Since inheriting power following his father’s death in 2011, Kim has overseen a loosening of the authorities’ control over the economy, enabling small-scale traders to survive, something of a middle class to emerge in Pyongyang, and a small, usually well-connected elite to become rich.
But in his closing address Kim said the party and government should reassert their hold in the new five-year plan, “restoring and strengthening the system and order by which the economy runs under the unified guidance and management of the state”.
Market reforms were off the table “for the foreseeable future”, said Harry Kazianis, senior director at the Center for the National Interest.

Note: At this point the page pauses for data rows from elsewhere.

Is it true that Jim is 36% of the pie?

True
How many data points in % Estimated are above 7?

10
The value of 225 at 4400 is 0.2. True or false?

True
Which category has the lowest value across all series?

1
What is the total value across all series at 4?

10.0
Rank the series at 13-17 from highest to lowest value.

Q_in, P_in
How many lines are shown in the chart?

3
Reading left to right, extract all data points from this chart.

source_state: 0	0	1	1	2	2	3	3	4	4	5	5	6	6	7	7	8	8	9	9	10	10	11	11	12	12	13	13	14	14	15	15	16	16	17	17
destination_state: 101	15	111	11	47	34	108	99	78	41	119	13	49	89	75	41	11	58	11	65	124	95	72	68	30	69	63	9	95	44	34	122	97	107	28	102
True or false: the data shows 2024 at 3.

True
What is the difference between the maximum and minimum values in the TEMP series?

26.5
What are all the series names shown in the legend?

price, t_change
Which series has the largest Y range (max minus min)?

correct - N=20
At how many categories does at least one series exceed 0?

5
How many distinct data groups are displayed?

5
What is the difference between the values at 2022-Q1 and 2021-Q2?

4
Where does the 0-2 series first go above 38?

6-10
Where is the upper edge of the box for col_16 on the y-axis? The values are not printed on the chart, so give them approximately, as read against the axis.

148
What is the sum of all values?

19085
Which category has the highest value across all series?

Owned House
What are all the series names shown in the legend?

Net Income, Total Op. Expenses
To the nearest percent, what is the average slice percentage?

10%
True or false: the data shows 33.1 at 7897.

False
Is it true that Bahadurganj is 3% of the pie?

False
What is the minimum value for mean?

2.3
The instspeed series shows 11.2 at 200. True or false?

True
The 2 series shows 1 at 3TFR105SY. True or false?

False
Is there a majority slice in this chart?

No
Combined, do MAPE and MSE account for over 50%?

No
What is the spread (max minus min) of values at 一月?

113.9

Kim is “afraid of any sort of dissent”, he added. “He knows the merchant class in North Korea has become powerful, and he does not want to compete for power with anyone.”
Congress naming Kim as general secretary went against the North’s traditional practice of leaders retaining their titles posthumously.
Founder Kim Il Sung, the current leader’s grandfather, officially remains “eternal president”, while his father Kim Jong Il is the party’s “eternal general secretary”.
Experts said the move was intended to enhance Kim’s claim to legitimacy as the inheritor of the Paektu bloodline, as the ruling family is known.
And the party’s public admission of mistakes was likely to have been carefully crafted to strengthen Kim’s authority and motivate people to “rally around the leadership”, Soo Kim told AFP.
“The inviolability of the NK leader still exempts him from blame for policy failures,” she added, “and Kim can still take out his frustrations on his advisers and the outside world”.